DATA SUPPLIED:
+ + + +

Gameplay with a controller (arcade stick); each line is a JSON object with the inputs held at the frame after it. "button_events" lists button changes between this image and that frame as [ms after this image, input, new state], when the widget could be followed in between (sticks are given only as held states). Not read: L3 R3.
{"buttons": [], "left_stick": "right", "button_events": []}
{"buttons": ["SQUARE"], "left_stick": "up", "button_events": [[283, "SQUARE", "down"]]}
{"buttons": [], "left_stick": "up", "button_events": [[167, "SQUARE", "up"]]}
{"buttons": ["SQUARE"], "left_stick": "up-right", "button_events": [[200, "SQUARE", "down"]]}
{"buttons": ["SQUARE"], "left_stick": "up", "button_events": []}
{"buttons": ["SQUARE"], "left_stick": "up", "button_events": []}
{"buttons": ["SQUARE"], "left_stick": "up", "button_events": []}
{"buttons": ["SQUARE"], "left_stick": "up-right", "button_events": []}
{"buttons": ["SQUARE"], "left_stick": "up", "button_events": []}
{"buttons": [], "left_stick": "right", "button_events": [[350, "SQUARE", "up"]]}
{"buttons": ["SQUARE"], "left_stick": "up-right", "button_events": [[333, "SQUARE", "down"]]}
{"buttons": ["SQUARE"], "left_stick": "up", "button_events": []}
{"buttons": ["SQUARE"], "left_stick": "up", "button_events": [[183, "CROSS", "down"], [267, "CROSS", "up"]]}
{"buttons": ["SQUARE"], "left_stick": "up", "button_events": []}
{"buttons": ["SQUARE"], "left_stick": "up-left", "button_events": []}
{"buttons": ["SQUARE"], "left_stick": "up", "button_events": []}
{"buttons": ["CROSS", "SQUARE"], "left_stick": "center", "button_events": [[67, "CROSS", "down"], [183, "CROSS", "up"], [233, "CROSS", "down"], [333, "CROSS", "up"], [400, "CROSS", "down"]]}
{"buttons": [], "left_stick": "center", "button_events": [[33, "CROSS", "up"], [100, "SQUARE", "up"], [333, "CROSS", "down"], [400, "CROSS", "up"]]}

+ + + +

TASK BRIEF: Print the records once more, exactly as written.

SOLUTION TO THIS EXERCISE:
Gameplay with a controller (arcade stick); each line is a JSON object with the inputs held at the frame after it. "button_events" lists button changes between this image and that frame as [ms after this image, input, new state], when the widget could be followed in between (sticks are given only as held states). Not read: L3 R3.
{"buttons": [], "left_stick": "right", "button_events": []}
{"buttons": ["SQUARE"], "left_stick": "up", "button_events": [[283, "SQUARE", "down"]]}
{"buttons": [], "left_stick": "up", "button_events": [[167, "SQUARE", "up"]]}
{"buttons": ["SQUARE"], "left_stick": "up-right", "button_events": [[200, "SQUARE", "down"]]}
{"buttons": ["SQUARE"], "left_stick": "up", "button_events": []}
{"buttons": ["SQUARE"], "left_stick": "up", "button_events": []}
{"buttons": ["SQUARE"], "left_stick": "up", "button_events": []}
{"buttons": ["SQUARE"], "left_stick": "up-right", "button_events": []}
{"buttons": ["SQUARE"], "left_stick": "up", "button_events": []}
{"buttons": [], "left_stick": "right", "button_events": [[350, "SQUARE", "up"]]}
{"buttons": ["SQUARE"], "left_stick": "up-right", "button_events": [[333, "SQUARE", "down"]]}
{"buttons": ["SQUARE"], "left_stick": "up", "button_events": []}
{"buttons": ["SQUARE"], "left_stick": "up", "button_events": [[183, "CROSS", "down"], [267, "CROSS", "up"]]}
{"buttons": ["SQUARE"], "left_stick": "up", "button_events": []}
{"buttons": ["SQUARE"], "left_stick": "up-left", "button_events": []}
{"buttons": ["SQUARE"], "left_stick": "up", "button_events": []}
{"buttons": ["CROSS", "SQUARE"], "left_stick": "center", "button_events": [[67, "CROSS", "down"], [183, "CROSS", "up"], [233, "CROSS", "down"], [333, "CROSS", "up"], [400, "CROSS", "down"]]}
{"buttons": [], "left_stick": "center", "button_events": [[33, "CROSS", "up"], [100, "SQUARE", "up"], [333, "CROSS", "down"], [400, "CROSS", "up"]]}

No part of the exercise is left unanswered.